STIs can be sexually transmitted without using a condom. Viruses, bacteria, and parasites that cause sexually transmitted infections can infect anal and rectal tissues just as they do through vaginal intercourse.
Blood-borne STIs, such as HIV and hepatitis, are also a risk when sex is unprotected.
shared object or finger transfer
Contact between fingers or hands and the anus or genitals can spread HPV. In fact, many STIs can also be spread by sharing inserted sex toys or objects without good cleaning between the user and the partner.

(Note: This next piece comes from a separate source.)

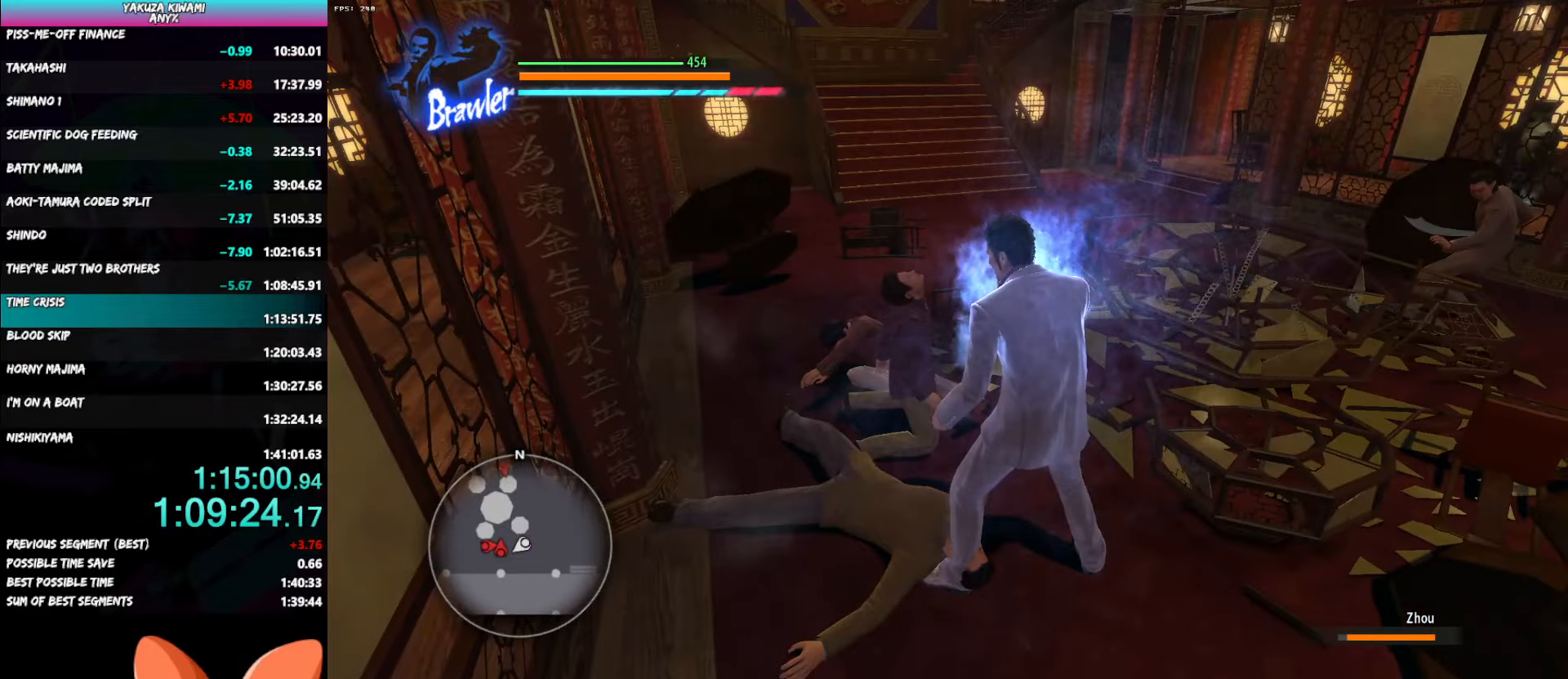
{"buttons": [], "left_stick": "down", "right_stick": "center", "button_events": []}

STIs that can be spread in this way include:
- Hepatitis B
- Hepatitis C
- Bacterial vaginosis (BV)
Many types of STIs can be spread through other sexual acts that do not involve the penis and the anus or vagina. They include genital herpes and HPV, as well as HIV and hepatitis. No matter what kind of sex you have, always practice safe sex.
Do you have to be a virgin to get the HPV vaccine?
Contrary to popular myth, people can get pregnant the first time they have sex. Penile-vaginal intercourse without the use of contraception, even once, can lead to pregnancy.
Sexual activity is not limited to penetrative sex, and virginity is defined differently. There are many possible sexual encounters that increase the risk of exposure to STIs.
One of the most common ways STIs are spread is through oral sex. But anal sex, the use of sex toys, and even simple skin-to-skin contact can lead to STIs if the partner doesn’t take protective measures.
Remember that pregnancy is possible even if the partner is a virgin and has penetrative sex for the first time.
When it comes to sex, it’s better to be safe than sorry. It’s safer to assume you’re at risk for an STI or pregnancy. Take steps to protect yourself, even if you think it’s two virgins having sex.
Frequently Asked Questions
How can I reduce the risk of contracting an STD from a virgin?
You can practice the same safe sex measures that everyone else:
- Ask them to share their sexual history with you and share yours with them.
- If any of you are allergic to latex, use an outer (or inner) latex condom or a polyurethane condom.
- Use a tooth dam for oral sex.
- Do not have sex while drinking alcohol or using recreational drugs that may inhibit your judgment.
Are my partner and I at risk for an STI if this is the first time the two of us have had sex?
If you’ve had penetrative sex of any kind, even if it’s your first time, you probably are. Note that some STIs may occur through other types of exposure. One or both of you may develop an asymptomatic infection without knowing it. Use safer sex.
Which STIs should I be most concerned about when having sex with a virgin?
If you’re using the most common definition of “virgin”—that is, never having vaginal penile intercourse—you’re most at risk of contracting an STI through other types of sexual activity. Chlamydia, gonorrhea, syphilis, herpes, and hepatitis B are all easily spread through oral sex.